Print the lines in the listing below that fall between the line with "#ccbf3f; stroke: #8b822e;" and the line with "#acc679; stroke-width: 23", those two lines included, exactly as they stand and with nothing else.
*** Dataset entries ***
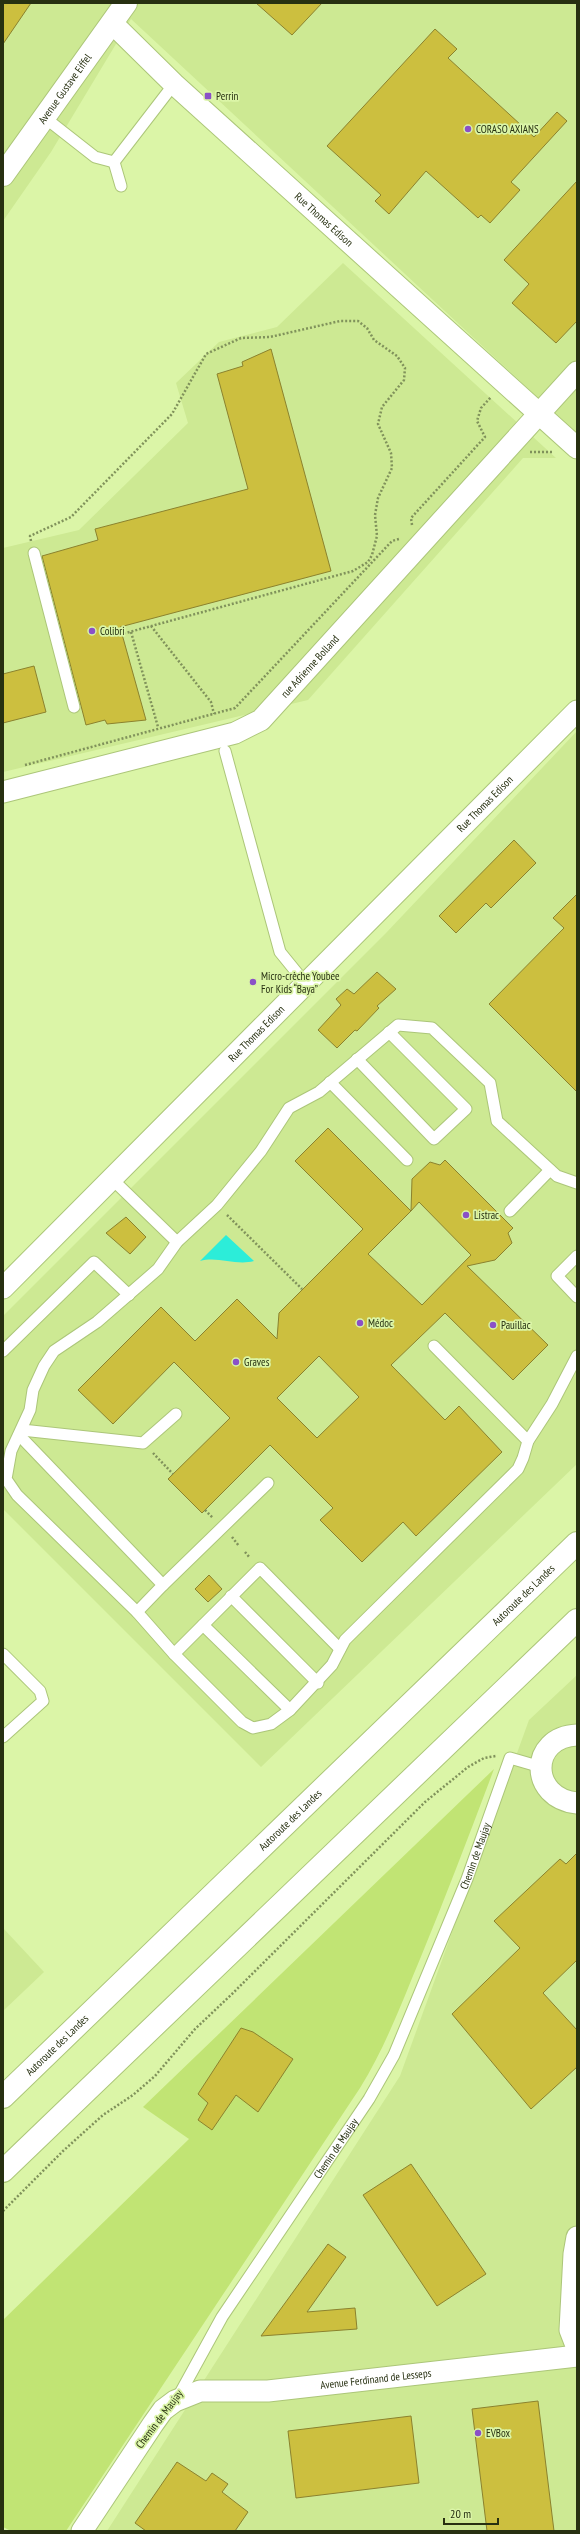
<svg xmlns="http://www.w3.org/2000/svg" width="580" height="2534" viewBox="0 0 580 2534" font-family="'PT Sans Narrow',sans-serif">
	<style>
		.built { fill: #cde993 }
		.green { fill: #c1e474 }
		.water { fill: #2cedd9 }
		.building { fill: #ccbf3f; stroke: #8b822e; fill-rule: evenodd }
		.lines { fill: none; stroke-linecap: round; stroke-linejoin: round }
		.service-casing { stroke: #acc679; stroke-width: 13 }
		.minor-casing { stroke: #acc679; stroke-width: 23 }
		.tertiary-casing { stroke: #acc679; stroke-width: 24 }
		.motorway-casing { stroke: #acc679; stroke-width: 24 }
		.path { stroke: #80925b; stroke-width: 2.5; stroke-dasharray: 2 2; stroke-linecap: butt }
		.service { stroke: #fff; stroke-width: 11 }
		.minor { stroke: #fff; stroke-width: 21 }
		.tertiary { stroke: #fff; stroke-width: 22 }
		.motorway { stroke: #fff; stroke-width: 22 }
		.poi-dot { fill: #8a50c7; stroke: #dbf5a7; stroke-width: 1.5 }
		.labels { text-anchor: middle; stroke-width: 3.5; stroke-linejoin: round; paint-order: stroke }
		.street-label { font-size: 11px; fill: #273011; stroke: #dbf5a7 }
		.poi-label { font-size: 11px; fill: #273011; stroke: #dbf5a7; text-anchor: start }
	</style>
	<rect width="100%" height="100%" fill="#dbf5a7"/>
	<g class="built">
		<polygon points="3,3 577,3 577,434 131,19 51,152 3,221"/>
		<polygon points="343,263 556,458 523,458 308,700 3,772 3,548 79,530 188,423 176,383 219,342 277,327"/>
		<polygon points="577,731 577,1464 261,1767 3,1509 3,1316 386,933"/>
		<polygon points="577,1675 577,2531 107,2531 400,2076 529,1720"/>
		<polygon points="3,1928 44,1972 3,2011"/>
	</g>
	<path class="green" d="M494,1769C470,1833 446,1896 420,1959C402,2002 385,2048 360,2088L66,2531H11L3,2527V2320L189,2139L143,2107Z"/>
	<path class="water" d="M226,1235L254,1261C236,1266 218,1256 200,1261Z"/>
	<g class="building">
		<polygon points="3,3 31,3 3,44"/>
		<polygon points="256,3 322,3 292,35"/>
		<polygon points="435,29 457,49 448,58 534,137 557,112 567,121 511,182 520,190 490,223 481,215 478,218 426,171 389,214 375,201 381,195 327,146"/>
		<polygon points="577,181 577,321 556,343 512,303 529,284 504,260"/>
		<polygon points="271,349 331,571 120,627 146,720 107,724 105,720 86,725 42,556 98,540 95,529 248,489 217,374 243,366 242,362"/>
		<polygon points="34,666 46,712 3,723 3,674"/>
		<polygon points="514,840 536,863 491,908 486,903 456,933 439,916"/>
		<polygon points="577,894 577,1092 489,1004 564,928 553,918"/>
		<polygon points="377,972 396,989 377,1006 379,1008 357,1031 355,1030 337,1048 318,1030 341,1005 336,999 347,989 354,994"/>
		<path d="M328,1128L411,1211L368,1254L422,1305L471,1255L419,1202L411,1211L412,1179L430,1162L440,1165L445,1160L513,1228L508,1233L512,1243L495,1260L467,1266L548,1345L513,1380L445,1313L391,1365L445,1420L459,1406L502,1452L416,1536L403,1522L362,1562L320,1520L333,1508L270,1445L202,1513L168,1479L230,1418L174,1362L113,1424L78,1390L161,1307L195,1341L237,1299L277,1339L279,1313L363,1229L295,1161ZM319,1356L359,1397L317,1438L277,1398Z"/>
		<polygon points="126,1217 146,1237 130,1254 106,1233"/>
		<polygon points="209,1575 222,1589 208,1602 195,1589"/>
		<polygon points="577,1853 577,1960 543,1993 577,2030 577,2067 531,2109 452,2014 520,1948 494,1921 560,1859 566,1864"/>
		<polygon points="241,2028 253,2032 293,2059 258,2112 236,2095 212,2130 198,2120 208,2103 198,2094"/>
		<polygon points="411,2164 486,2274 437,2306 363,2195"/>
		<polygon points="328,2244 346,2257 307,2312 355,2308 357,2329 261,2336"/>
		<polygon points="538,2401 554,2531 487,2531 472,2409"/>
		<polygon points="411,2416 419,2483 296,2498 288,2431"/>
		<polygon points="177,2462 206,2481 212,2473 228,2484 222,2492 248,2512 235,2531 146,2531 135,2523"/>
	</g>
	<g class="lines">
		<g class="service-casing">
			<g id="service">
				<polyline points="44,117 95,157 114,162"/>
				<polyline points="114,162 174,84"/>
				<polyline points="114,162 121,186"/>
				<polyline points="34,553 74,707"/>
				<polyline points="225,751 280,952 306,984"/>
				<polyline points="357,1059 434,1139 466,1109 389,1032"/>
				<polyline points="330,1082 407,1160"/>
				<polyline points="112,1179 177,1242"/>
				<polyline points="577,1183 557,1176 497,1121 490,1083 432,1028 398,1025 319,1092 289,1108 261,1151 217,1205 177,1242 158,1269 97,1322 54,1351 44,1366 33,1390 30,1410 11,1451 6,1479 17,1495 137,1612 174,1654 242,1722 253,1728 271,1724 290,1710 332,1665 345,1640 518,1469 523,1458 528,1441 552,1404 577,1356"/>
				<polyline points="510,1211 550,1170"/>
				<polyline points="577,1256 557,1276 577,1297"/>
				<polyline points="434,1346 528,1441"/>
				<polyline points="3,1351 94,1262 129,1295"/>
				<polyline points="22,1430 143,1443 176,1414"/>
				<polyline points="19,1435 163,1585 137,1612"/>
				<polyline points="163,1585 268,1483"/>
				<polyline points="231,1596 318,1683"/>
				<polyline points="3,1654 40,1691 43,1701 3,1737"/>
				<polyline points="174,1654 203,1625"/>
				<polyline points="290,1710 203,1625 260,1568 340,1649"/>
				<path id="s1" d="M177,2399L222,2317L369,2099L394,2055L467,1879L510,1758L541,1767"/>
			</g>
		</g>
		<g class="minor-casing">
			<g id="minor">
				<path id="s2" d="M112,23L174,84L577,448"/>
				<path id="s3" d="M3,792L235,733L261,720L577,372"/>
				<path id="s4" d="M3,1288L577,711"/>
				<path d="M577,1735C529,1737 529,1798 577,1803"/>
				<polyline points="577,2237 574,2254 570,2330 577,2348"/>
				<path id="s5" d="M82,2531L153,2424L163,2410L175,2401L200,2391H268L577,2356"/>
			</g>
		</g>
		<g class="tertiary-casing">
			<g id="tertiary">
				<path id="s6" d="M3,175L126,3"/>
			</g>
		</g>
		<g class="motorway-casing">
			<g id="motorway">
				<path id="s7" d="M3,2097L577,1543"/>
				<polyline points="3,2171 577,1620"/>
			</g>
		</g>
		<g class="path">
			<polyline points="530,452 553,452"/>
			<polyline points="412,525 411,518 485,437 477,421 481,408 491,397"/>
			<polyline points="31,541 30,536 71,517 172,414 206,354 241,338 270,337 340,321 358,321 367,328 374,340 397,356 405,368 404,380 382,407 378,424 391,453 392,468 378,498 375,515 377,536 372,555 368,562 353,571 122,634"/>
			<polyline points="151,626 211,702 214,714"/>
			<polyline points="131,632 158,727"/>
			<polyline points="25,765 235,708 392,541 399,539"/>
			<polyline points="227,1215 302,1289"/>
			<polyline points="153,1453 173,1474"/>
			<polyline points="205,1510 213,1518"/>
			<polyline points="232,1537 239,1546"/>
			<polyline points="245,1552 250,1558"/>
			<polyline points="3,2211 63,2151 103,2115 133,2095 155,2076 195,2029 232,1994 425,1802 468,1767 484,1758 496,1756"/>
		</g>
		<use href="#service" class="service"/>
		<use href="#minor" class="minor"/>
		<use href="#tertiary" class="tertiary"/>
		<use href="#motorway" class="motorway"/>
	</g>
	<g class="poi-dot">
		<rect x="204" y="92" width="8" height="8" rx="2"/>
		<circle cx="468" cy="129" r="4"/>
		<circle cx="92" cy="631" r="4"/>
		<circle cx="253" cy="982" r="4"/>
		<circle cx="466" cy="1215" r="4"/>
		<circle cx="360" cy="1323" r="4"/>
		<circle cx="493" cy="1325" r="4"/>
		<circle cx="236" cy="1362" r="4"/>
		<circle cx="478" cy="2433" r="4"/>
	</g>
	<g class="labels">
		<g class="street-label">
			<text dy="4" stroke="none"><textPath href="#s6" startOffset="106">Avenue Gustave Eiffel</textPath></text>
			<text dy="4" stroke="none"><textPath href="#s2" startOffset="289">Rue Thomas Edison</textPath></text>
			<text dy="4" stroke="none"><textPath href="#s3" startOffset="341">rue Adrienne Bolland</textPath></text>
			<text dy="4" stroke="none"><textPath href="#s4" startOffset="683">Rue Thomas Edison</textPath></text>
			<text dy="4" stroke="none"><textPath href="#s4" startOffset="359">Rue Thomas Edison</textPath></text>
			<text dy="4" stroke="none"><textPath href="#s7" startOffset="723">Autoroute des Landes</textPath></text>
			<text dy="4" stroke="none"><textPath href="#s7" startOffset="399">Autoroute des Landes</textPath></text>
			<text dy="4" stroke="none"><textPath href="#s1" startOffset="622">Chemin de Maujay</textPath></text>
			<text dy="4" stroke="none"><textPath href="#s7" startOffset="75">Autoroute des Landes</textPath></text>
			<text dy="4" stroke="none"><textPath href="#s1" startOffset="297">Chemin de Maujay</textPath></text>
			<text dy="4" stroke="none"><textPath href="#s5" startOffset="364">Avenue Ferdinand de Lesseps</textPath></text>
			<text transform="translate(159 2419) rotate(-53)" y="4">Chemin de Maujay</text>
		</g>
		<g class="poi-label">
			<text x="216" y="100">Perrin</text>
			<text x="476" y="133">CORASO AXIANS</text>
			<text x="100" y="635">Colibri</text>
			<text x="261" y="980">Micro-crèche Youbee<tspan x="261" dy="13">For Kids “Baya”</tspan></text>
			<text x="474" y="1219">Listrac</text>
			<text x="368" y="1327">Médoc</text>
			<text x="501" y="1329">Pauillac</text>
			<text x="244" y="1366">Graves</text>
			<text x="486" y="2437">EVBox</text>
		</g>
	</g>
	<rect width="580" height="2534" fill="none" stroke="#273011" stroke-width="8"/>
	<path d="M444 2518v6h54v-6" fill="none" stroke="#273011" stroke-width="2"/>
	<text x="450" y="2518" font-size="12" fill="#273011" stroke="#dbf5a7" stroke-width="3" paint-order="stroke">20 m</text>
</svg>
***
Result of this task —
		.building { fill: #ccbf3f; stroke: #8b822e; fill-rule: evenodd }
		.lines { fill: none; stroke-linecap: round; stroke-linejoin: round }
		.service-casing { stroke: #acc679; stroke-width: 13 }
		.minor-casing { stroke: #acc679; stroke-width: 23 }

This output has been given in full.